**Exercise**
Rewrite the listing from the line containing "XVI ENCUENTRO REGIONAL DE" through its end, inclusive, with "RREDSI" changed to "REDSI" and nothing else altered.

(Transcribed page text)
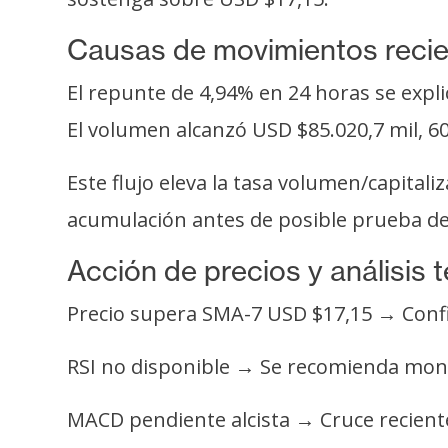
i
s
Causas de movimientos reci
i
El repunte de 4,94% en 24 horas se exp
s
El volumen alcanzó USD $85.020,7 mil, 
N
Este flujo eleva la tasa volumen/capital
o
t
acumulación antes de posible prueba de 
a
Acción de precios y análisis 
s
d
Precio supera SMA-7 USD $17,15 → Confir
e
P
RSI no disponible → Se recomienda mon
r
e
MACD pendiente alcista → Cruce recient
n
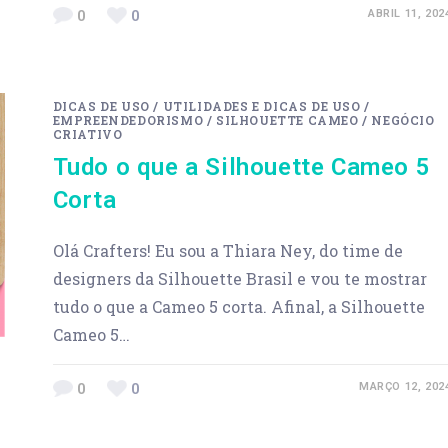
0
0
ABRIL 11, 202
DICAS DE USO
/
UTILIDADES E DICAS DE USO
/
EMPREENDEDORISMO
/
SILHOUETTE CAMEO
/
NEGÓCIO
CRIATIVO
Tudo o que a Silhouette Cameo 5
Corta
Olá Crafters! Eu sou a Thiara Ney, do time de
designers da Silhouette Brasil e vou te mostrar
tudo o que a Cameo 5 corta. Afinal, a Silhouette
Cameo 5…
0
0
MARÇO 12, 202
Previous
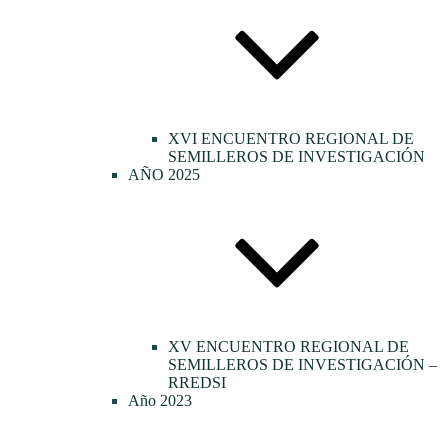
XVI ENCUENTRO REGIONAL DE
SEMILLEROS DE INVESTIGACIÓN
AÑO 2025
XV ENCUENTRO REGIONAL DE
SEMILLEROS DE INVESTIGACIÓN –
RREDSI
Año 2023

**Expected answer**
XVI ENCUENTRO REGIONAL DE
SEMILLEROS DE INVESTIGACIÓN
AÑO 2025
XV ENCUENTRO REGIONAL DE
SEMILLEROS DE INVESTIGACIÓN –
REDSI
Año 2023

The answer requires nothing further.